TO DO: Set down every record exactly as it appears.

------------------------------

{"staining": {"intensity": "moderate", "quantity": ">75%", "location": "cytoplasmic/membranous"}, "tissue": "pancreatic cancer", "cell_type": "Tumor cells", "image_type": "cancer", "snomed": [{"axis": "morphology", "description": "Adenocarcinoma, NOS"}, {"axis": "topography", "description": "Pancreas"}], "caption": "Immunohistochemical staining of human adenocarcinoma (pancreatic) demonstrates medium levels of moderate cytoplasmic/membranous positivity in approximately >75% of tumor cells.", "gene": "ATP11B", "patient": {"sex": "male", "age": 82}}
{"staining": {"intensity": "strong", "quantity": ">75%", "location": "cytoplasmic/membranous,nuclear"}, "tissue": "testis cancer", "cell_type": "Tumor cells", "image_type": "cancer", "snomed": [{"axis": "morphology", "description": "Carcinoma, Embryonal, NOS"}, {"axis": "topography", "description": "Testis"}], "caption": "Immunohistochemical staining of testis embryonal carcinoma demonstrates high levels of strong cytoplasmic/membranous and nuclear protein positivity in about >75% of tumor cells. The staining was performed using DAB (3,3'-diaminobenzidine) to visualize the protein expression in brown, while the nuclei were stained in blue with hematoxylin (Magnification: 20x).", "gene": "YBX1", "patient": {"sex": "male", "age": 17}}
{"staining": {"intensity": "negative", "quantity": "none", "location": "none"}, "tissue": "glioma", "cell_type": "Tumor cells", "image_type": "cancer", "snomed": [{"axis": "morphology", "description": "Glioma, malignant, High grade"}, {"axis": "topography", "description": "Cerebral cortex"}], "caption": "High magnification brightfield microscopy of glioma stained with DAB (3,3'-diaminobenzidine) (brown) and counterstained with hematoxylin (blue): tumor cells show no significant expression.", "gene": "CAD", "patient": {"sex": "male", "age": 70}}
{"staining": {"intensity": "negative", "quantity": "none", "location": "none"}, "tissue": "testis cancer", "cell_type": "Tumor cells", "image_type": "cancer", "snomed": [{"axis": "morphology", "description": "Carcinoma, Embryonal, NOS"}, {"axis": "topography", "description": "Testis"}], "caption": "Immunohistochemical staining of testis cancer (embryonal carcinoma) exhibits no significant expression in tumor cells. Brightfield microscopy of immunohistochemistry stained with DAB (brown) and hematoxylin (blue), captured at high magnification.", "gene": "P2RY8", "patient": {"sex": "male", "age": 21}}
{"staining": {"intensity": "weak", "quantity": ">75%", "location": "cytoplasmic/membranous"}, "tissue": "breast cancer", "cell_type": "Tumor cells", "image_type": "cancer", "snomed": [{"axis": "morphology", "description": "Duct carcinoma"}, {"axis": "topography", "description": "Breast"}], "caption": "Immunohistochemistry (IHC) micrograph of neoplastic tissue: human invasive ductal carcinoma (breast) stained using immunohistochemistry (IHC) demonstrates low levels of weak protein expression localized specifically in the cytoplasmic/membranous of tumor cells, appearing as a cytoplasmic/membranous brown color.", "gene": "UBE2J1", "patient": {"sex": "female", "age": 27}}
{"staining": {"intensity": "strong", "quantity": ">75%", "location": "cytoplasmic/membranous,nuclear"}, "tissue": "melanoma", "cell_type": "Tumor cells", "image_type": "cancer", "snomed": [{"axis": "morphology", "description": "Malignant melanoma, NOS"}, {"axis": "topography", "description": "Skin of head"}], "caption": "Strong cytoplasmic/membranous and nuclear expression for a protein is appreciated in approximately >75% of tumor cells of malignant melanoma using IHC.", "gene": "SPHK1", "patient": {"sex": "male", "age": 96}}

------------------------------

WORKED SOLUTION:
{"staining": {"intensity": "moderate", "quantity": ">75%", "location": "cytoplasmic/membranous"}, "tissue": "pancreatic cancer", "cell_type": "Tumor cells", "image_type": "cancer", "snomed": [{"axis": "morphology", "description": "Adenocarcinoma, NOS"}, {"axis": "topography", "description": "Pancreas"}], "caption": "Immunohistochemical staining of human adenocarcinoma (pancreatic) demonstrates medium levels of moderate cytoplasmic/membranous positivity in approximately >75% of tumor cells.", "gene": "ATP11B", "patient": {"sex": "male", "age": 82}}
{"staining": {"intensity": "strong", "quantity": ">75%", "location": "cytoplasmic/membranous,nuclear"}, "tissue": "testis cancer", "cell_type": "Tumor cells", "image_type": "cancer", "snomed": [{"axis": "morphology", "description": "Carcinoma, Embryonal, NOS"}, {"axis": "topography", "description": "Testis"}], "caption": "Immunohistochemical staining of testis embryonal carcinoma demonstrates high levels of strong cytoplasmic/membranous and nuclear protein positivity in about >75% of tumor cells. The staining was performed using DAB (3,3'-diaminobenzidine) to visualize the protein expression in brown, while the nuclei were stained in blue with hematoxylin (Magnification: 20x).", "gene": "YBX1", "patient": {"sex": "male", "age": 17}}
{"staining": {"intensity": "negative", "quantity": "none", "location": "none"}, "tissue": "glioma", "cell_type": "Tumor cells", "image_type": "cancer", "snomed": [{"axis": "morphology", "description": "Glioma, malignant, High grade"}, {"axis": "topography", "description": "Cerebral cortex"}], "caption": "High magnification brightfield microscopy of glioma stained with DAB (3,3'-diaminobenzidine) (brown) and counterstained with hematoxylin (blue): tumor cells show no significant expression.", "gene": "CAD", "patient": {"sex": "male", "age": 70}}
{"staining": {"intensity": "negative", "quantity": "none", "location": "none"}, "tissue": "testis cancer", "cell_type": "Tumor cells", "image_type": "cancer", "snomed": [{"axis": "morphology", "description": "Carcinoma, Embryonal, NOS"}, {"axis": "topography", "description": "Testis"}], "caption": "Immunohistochemical staining of testis cancer (embryonal carcinoma) exhibits no significant expression in tumor cells. Brightfield microscopy of immunohistochemistry stained with DAB (brown) and hematoxylin (blue), captured at high magnification.", "gene": "P2RY8", "patient": {"sex": "male", "age": 21}}
{"staining": {"intensity": "weak", "quantity": ">75%", "location": "cytoplasmic/membranous"}, "tissue": "breast cancer", "cell_type": "Tumor cells", "image_type": "cancer", "snomed": [{"axis": "morphology", "description": "Duct carcinoma"}, {"axis": "topography", "description": "Breast"}], "caption": "Immunohistochemistry (IHC) micrograph of neoplastic tissue: human invasive ductal carcinoma (breast) stained using immunohistochemistry (IHC) demonstrates low levels of weak protein expression localized specifically in the cytoplasmic/membranous of tumor cells, appearing as a cytoplasmic/membranous brown color.", "gene": "UBE2J1", "patient": {"sex": "female", "age": 27}}
{"staining": {"intensity": "strong", "quantity": ">75%", "location": "cytoplasmic/membranous,nuclear"}, "tissue": "melanoma", "cell_type": "Tumor cells", "image_type": "cancer", "snomed": [{"axis": "morphology", "description": "Malignant melanoma, NOS"}, {"axis": "topography", "description": "Skin of head"}], "caption": "Strong cytoplasmic/membranous and nuclear expression for a protein is appreciated in approximately >75% of tumor cells of malignant melanoma using IHC.", "gene": "SPHK1", "patient": {"sex": "male", "age": 96}}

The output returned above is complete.